## ASSIGNMENT:
In the listing below, find the line with "587 743 33.72" and the line with "495 661 28.00". Repeat those two lines and all lines between them exactly.
[[ DATA RECORDS, beginning ]]
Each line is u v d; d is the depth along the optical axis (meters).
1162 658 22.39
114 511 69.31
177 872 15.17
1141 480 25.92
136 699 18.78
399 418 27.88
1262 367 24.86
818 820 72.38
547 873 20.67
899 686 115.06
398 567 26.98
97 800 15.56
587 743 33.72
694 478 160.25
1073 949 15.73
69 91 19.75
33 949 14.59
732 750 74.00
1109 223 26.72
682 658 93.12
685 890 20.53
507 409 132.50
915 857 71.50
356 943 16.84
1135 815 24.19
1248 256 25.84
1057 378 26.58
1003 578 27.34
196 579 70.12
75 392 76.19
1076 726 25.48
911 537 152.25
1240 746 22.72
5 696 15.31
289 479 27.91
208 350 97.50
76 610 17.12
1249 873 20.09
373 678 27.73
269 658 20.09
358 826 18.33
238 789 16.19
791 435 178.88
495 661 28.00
[[ DATA RECORDS, end ]]
[[ DATA RECORDS, beginning ]]
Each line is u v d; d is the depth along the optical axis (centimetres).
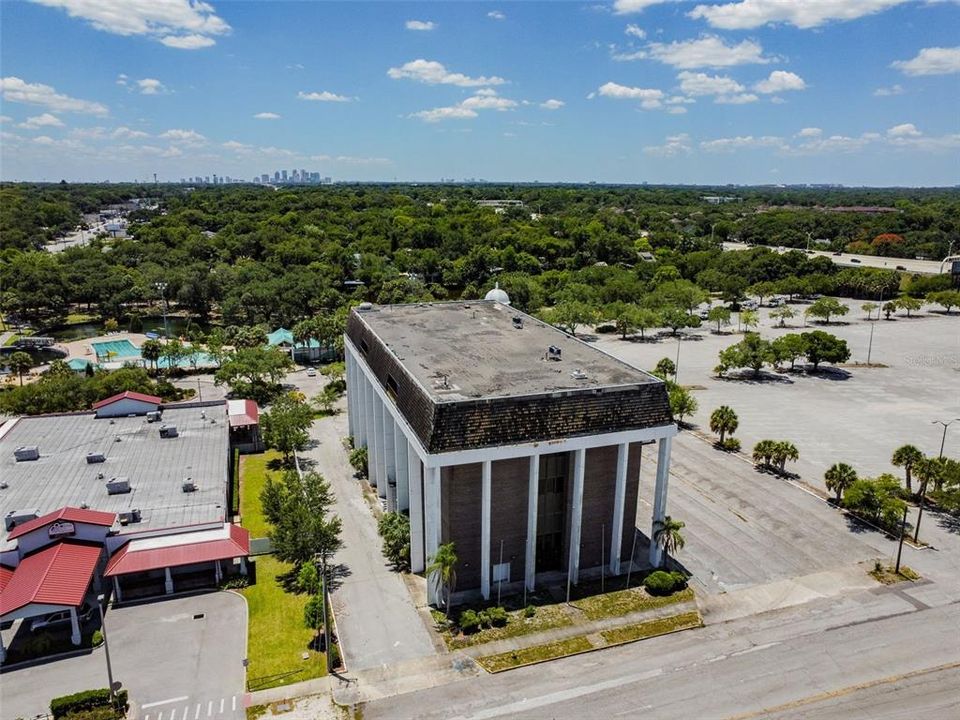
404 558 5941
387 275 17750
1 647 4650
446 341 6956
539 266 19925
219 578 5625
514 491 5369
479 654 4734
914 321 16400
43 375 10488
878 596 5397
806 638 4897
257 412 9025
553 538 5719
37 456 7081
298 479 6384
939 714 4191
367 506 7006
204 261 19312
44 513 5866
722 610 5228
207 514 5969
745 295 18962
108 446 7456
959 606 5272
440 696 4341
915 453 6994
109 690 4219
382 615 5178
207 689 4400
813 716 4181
[[ DATA RECORDS, end ]]
[[ DATA RECORDS, beginning ]]
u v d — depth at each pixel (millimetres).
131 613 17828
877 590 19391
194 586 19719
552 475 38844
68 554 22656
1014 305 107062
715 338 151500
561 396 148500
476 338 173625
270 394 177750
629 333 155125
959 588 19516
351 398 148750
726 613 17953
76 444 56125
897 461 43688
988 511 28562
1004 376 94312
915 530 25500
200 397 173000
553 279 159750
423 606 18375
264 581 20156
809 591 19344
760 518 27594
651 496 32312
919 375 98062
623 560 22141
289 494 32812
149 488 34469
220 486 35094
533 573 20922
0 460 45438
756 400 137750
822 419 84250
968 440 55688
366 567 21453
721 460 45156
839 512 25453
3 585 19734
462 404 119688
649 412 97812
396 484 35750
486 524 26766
[[ DATA RECORDS, end ]]
## ANSWER BOX:
587 743 33.72
694 478 160.25
1073 949 15.73
69 91 19.75
33 949 14.59
732 750 74.00
1109 223 26.72
682 658 93.12
685 890 20.53
507 409 132.50
915 857 71.50
356 943 16.84
1135 815 24.19
1248 256 25.84
1057 378 26.58
1003 578 27.34
196 579 70.12
75 392 76.19
1076 726 25.48
911 537 152.25
1240 746 22.72
5 696 15.31
289 479 27.91
208 350 97.50
76 610 17.12
1249 873 20.09
373 678 27.73
269 658 20.09
358 826 18.33
238 789 16.19
791 435 178.88
495 661 28.00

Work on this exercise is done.